Scientific classification
- Kingdom: Animalia
- Phylum: Chordata
- Class: Mammalia
- Infraclass: Placentalia
- Order: Chiroptera
- Family: Vespertilionidae
- Genus: Hesperoptenus
- Species: H. blanfordi
- Binomial name: Hesperoptenus blanfordi Dobson, 1877

= Blanford's bat =

- Genus: Hesperoptenus
- Species: blanfordi
- Authority: Dobson, 1877
- Conservation status: LC

Species of bat

Blanford's bat (Hesperoptenus blanfordi), also known as the least false-serotine bat, is a species of vesper bat. It can be found in Brunei, Cambodia, Indonesia, Laos, Malaysia, Myanmar and Thailand, where it lives in various different forested habitats. The International Union for Conservation of Nature has assessed its conservation status as being of "least concern".

==Taxonomy==
Blanford's bat was first described in 1877 by the Irish zoologist and army surgeon George Edward Dobson, who served in India and was an expert on small mammals and especially bats. He named it "Hesperoptenus blanfordi" in honour of the British geologist and zoologist William Thomas Blanford who was a member of the Indian Geological Survey and later published works on the fauna of India.

==Description==
Blanford's bat is a small vesper bat with a robust body and short fore-arm, 24 to 29 mm in length. The head is pointed and the second incisor is inwardly displaced. The dark brown fur is smooth and glossy, and there is a pad of thickened, dark-coloured skin at the base of the thumb.
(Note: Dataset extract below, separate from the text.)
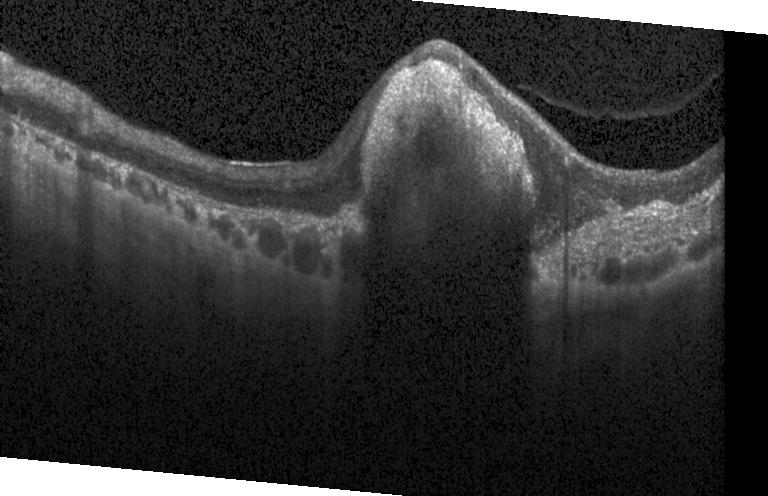 Macular scan · OCT B-scan · Heidelberg Spectralis · spectral-domain optical coherence tomography
Macular OCT: a choroidal neovascular membrane.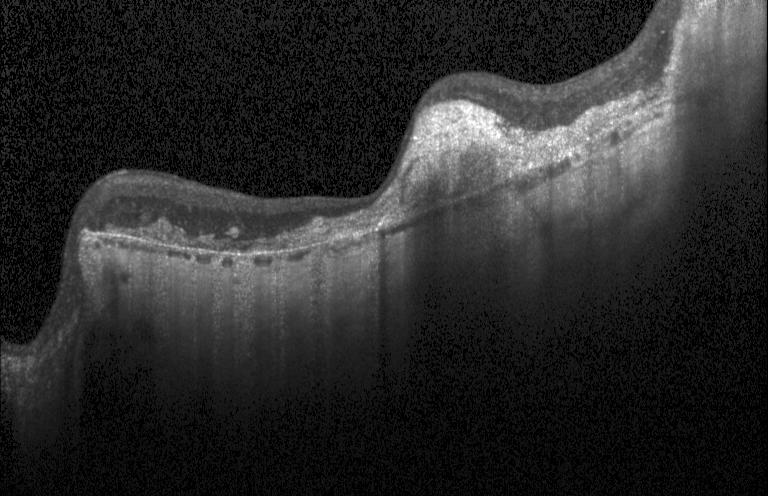 Impression: a choroidal neovascular membrane.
==Distribution and habitat==
Blanford's bat is found in mainland southeast Asia and Borneo. Its range includes eastern Myanmar, Thailand and Peninsular Malaysia. It is also present in some parts of Cambodia, Laos and Vietnam and it has been observed in a few localities in eastern Borneo. It is a rather uncommon species of bat and is found in lowland humid forests, dryer dipterocarp forests, hill forests and limestone caves. It often occurs near streams and small rivers and lives in small colonies of up to ten individuals.

==Status==
Blanford's bat has a wide range and is presumed to have a moderate-sized total population. The population trend is unknown, but no particular threats to the animal have been detected and it seems to be adaptable to a range of habitats. It is present in a number of protected areas and any decline in total population is likely to be at a low rate, so the International Union for Conservation of Nature has assessed its conservation status as being of "least concern".